Geef de regels hieronder, beginnend bij de eerste regel en eindigend bij de regel met "KGM ARGE 2026 1.Dönem Fiyatları veri tabanına", weer als een JSON-lijst van strings met één string per regel. Laat lege regels weg.

================================

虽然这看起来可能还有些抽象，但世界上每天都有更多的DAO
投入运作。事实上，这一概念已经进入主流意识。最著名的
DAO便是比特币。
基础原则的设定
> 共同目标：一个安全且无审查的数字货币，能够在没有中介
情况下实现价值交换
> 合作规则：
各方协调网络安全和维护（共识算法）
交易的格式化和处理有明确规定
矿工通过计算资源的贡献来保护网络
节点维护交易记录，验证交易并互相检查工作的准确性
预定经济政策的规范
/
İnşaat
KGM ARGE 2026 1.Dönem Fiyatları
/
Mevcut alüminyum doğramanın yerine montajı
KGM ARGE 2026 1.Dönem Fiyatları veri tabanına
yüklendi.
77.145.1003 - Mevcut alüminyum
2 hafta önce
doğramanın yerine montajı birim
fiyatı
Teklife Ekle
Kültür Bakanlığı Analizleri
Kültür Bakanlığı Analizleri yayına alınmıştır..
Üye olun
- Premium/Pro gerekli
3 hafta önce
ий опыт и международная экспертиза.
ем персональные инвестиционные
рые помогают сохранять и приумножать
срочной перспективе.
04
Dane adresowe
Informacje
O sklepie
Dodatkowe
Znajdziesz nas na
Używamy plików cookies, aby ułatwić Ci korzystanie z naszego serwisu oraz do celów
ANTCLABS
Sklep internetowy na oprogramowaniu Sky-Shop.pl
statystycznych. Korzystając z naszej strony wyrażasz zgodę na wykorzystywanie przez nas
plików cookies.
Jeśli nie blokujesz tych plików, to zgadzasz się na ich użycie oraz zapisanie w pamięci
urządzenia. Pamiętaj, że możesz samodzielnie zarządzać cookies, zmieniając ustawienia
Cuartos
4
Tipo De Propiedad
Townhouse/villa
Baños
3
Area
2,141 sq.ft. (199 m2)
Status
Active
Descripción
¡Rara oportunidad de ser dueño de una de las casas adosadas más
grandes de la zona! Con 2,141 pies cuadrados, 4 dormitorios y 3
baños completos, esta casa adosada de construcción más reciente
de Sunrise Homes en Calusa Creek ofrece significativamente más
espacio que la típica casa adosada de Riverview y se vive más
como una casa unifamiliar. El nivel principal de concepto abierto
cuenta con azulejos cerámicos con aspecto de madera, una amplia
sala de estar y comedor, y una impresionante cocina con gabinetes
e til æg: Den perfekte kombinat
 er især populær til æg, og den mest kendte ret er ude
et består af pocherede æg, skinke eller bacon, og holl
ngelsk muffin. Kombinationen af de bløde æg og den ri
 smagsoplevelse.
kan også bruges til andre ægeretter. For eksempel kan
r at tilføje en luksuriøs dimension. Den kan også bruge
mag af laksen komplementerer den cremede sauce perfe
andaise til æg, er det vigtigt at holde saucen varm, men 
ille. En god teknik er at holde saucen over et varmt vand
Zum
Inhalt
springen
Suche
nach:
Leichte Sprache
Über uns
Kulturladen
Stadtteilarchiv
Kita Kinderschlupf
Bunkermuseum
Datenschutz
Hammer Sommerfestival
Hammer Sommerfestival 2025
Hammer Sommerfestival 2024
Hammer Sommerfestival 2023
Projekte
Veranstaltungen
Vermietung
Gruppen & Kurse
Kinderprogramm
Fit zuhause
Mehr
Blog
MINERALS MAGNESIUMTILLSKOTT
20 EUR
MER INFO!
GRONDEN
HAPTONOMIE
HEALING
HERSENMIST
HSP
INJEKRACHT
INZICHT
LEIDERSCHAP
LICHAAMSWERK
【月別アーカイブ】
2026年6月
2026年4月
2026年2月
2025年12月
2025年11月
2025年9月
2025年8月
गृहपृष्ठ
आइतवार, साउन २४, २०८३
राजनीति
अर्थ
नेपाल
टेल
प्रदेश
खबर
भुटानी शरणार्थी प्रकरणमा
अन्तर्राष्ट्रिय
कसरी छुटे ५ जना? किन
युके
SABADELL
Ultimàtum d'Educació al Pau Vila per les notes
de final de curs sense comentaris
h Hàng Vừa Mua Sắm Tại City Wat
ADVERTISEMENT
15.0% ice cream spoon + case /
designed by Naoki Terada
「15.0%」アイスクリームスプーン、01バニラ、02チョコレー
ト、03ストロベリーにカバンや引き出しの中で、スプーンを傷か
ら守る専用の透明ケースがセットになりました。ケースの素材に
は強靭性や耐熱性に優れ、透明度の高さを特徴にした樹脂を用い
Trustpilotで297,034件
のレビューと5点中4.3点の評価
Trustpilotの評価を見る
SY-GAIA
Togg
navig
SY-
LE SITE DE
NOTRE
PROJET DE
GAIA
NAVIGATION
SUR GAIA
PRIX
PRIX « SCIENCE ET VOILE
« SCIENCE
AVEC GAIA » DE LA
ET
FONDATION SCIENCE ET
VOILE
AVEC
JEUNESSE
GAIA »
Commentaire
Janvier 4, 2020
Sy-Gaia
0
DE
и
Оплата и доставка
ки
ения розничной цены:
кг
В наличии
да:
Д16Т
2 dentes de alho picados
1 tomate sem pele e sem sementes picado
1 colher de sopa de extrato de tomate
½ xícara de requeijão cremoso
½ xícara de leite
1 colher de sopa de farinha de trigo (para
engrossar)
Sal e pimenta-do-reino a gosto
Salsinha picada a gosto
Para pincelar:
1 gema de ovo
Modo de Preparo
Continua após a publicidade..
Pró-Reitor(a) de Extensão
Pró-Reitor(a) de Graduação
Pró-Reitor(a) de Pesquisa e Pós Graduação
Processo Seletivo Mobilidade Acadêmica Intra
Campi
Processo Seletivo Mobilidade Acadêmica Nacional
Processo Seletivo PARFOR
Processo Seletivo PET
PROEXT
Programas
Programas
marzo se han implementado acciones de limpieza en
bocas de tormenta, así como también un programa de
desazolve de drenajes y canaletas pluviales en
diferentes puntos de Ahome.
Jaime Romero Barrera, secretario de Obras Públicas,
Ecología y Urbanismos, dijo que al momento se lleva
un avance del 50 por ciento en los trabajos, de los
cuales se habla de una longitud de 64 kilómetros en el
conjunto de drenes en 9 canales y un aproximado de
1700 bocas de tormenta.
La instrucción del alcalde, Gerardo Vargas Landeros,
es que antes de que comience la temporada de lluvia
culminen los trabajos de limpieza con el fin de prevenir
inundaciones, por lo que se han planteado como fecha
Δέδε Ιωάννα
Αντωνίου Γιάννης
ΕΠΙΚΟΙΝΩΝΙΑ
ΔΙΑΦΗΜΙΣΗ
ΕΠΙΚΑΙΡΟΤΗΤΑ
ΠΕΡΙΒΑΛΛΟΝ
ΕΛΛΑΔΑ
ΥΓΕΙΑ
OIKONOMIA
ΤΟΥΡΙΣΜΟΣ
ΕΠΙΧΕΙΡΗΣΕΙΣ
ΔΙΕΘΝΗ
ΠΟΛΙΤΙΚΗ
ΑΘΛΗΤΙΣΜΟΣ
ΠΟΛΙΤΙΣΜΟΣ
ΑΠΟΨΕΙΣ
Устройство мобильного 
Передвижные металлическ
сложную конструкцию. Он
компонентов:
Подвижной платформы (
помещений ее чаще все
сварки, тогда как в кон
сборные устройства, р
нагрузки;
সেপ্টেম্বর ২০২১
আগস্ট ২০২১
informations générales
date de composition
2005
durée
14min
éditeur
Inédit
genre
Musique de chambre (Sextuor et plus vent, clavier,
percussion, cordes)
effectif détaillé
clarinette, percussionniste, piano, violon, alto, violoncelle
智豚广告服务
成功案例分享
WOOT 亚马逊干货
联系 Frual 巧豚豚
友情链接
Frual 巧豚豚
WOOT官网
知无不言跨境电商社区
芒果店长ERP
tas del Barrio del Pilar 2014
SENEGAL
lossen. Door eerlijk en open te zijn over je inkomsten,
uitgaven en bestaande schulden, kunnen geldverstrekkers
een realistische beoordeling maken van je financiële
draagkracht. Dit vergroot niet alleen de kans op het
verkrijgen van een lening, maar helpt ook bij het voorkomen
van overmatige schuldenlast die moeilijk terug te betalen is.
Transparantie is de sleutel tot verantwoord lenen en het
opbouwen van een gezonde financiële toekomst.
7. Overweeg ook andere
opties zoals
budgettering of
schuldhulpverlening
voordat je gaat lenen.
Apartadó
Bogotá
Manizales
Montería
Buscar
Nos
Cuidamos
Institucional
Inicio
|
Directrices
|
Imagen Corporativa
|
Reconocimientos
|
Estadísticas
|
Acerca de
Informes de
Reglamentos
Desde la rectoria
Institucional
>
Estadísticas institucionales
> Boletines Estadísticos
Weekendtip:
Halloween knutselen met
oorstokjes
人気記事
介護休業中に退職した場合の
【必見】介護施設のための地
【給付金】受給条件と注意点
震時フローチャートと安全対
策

================================

• **UITGEWERKTE OPLOSSING**:
[
  "虽然这看起来可能还有些抽象，但世界上每天都有更多的DAO",
  "投入运作。事实上，这一概念已经进入主流意识。最著名的",
  "DAO便是比特币。",
  "基础原则的设定",
  "> 共同目标：一个安全且无审查的数字货币，能够在没有中介",
  "情况下实现价值交换",
  "> 合作规则：",
  "各方协调网络安全和维护（共识算法）",
  "交易的格式化和处理有明确规定",
  "矿工通过计算资源的贡献来保护网络",
  "节点维护交易记录，验证交易并互相检查工作的准确性",
  "预定经济政策的规范",
  "/",
  "İnşaat",
  "KGM ARGE 2026 1.Dönem Fiyatları",
  "/",
  "Mevcut alüminyum doğramanın yerine montajı",
  "KGM ARGE 2026 1.Dönem Fiyatları veri tabanına"
]